第035回:立原道造と豊田氏山荘

1939 年、24 歳 8ヶ月で世を去った四季派の詩人立原道造は、1934 年夏、堀辰雄に 誘われて初めて軽井沢を訪れて以来亡くなる前年まで毎夏を浅間山麓で 過ごした。軽井沢滞在を通じ、『萱草に寄す』「浅間山麓に位する芸術家コロニイの 建築群」等の優れたソネットや建築作品を生み出した。

その一つ「豊田氏山荘」 は、 伯父豊田泉太郎(英文学者 阿比留信 1903~98) の依頼により、 立原が東大建築学科卒業直後の1937年6 月に制作した山荘である。
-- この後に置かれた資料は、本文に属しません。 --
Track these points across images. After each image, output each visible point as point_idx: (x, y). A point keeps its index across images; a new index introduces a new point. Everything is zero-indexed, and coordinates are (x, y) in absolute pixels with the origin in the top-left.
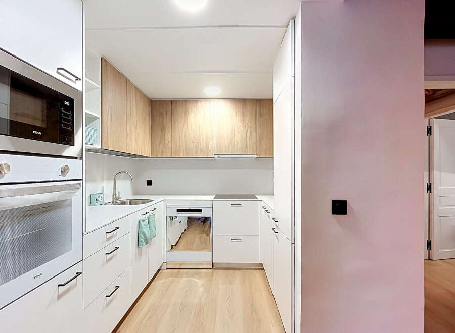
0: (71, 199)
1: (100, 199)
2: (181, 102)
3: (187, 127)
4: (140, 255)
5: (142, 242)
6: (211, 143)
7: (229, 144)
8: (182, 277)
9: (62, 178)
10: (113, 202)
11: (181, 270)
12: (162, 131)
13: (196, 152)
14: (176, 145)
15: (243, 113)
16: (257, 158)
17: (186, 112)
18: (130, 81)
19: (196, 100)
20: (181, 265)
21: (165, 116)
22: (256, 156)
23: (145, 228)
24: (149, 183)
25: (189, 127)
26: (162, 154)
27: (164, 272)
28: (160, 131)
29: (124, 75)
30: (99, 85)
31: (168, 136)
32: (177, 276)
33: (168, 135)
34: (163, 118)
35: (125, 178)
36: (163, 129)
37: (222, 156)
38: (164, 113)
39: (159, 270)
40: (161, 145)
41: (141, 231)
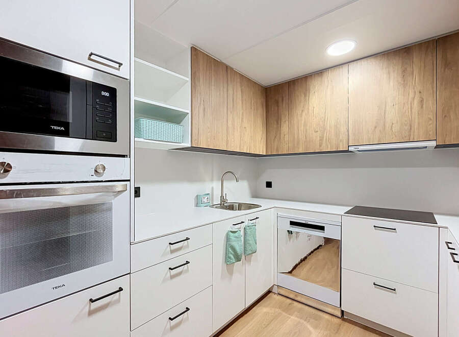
0: (112, 203)
1: (205, 200)
2: (299, 81)
3: (308, 112)
4: (231, 272)
5: (230, 258)
6: (343, 129)
7: (376, 127)
8: (292, 315)
9: (95, 178)
10: (221, 204)
11: (294, 302)
12: (277, 122)
13: (320, 146)
14: (294, 137)
15: (404, 71)
16: (437, 147)
17: (306, 92)
18: (232, 69)
19: (320, 73)
20: (296, 295)
21: (280, 104)
22: (434, 144)
23: (235, 241)
24: (269, 185)
25: (310, 111)
26: (277, 150)
27: (274, 297)
28: (276, 123)
29: (223, 63)
30: (188, 78)
31: (285, 128)
32: (287, 310)
33: (285, 126)
34: (278, 106)
35: (230, 179)
36: (278, 120)
37: (361, 148)
38: (280, 99)
39: (269, 292)
40: (276, 140)
41: (230, 244)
設計図5枚と概観などのスケッチ5枚が現存している。

立原は軽井沢東野澤原に伯父が所有していた土地500坪にこの山荘の建設を計画した。ロケーションのスケッチも残っている。遠景に浅間山、手前に離山、近くに雲場の池、旧中山道沿いの好立地である。手前左に見えるのは信越本線、今のしなの鉄道、軽井沢の駅にも近いが、周辺にはまだ自然が残っている。

一体どんな建物だったのだろう。スケッチの山荘は二階建てで敷地内にテニスコートがあった。

次にモノクロのパース。手前にベランダ、煙突が見える。居間の隅には大きな暖炉が入る予定だった。角には女中部屋があり、吹き抜けのようなものはなかった。

次にカラースケッチ。建物は浅間山を背に南東に向かって建っているのが見える。あまり迫り出してはいないが、一階手前にはベランダがある。周辺の緑も描き込んである。伯父には何度か見せてもらったことがあるが、A-5くらいの大きさの青写真で、確か4つ折りにしてあったが、色鉛筆かパステルの色彩が鮮やかに残っていた。画才もあった立原直筆なのが明らかである。

残念ながら、戦争が本格化したため祖父福太郎の反対にあい、豊田氏山荘は結局建たなかった。 土地も戦後手放してしまったようだ。

伯父は1945年春の空襲で青山の邸宅を失ったが設計図は、 戦火を避けて大切に保管してきた。一旦立原道造記念館に預けられたが、記念館が廃館になった為、現在軽井沢の高原文庫が保管している。

特別展で見ることができる。

もし建っていたら!伯父の人生も大分変わったことだろう。泉太郎伯父についてはまたの機会に。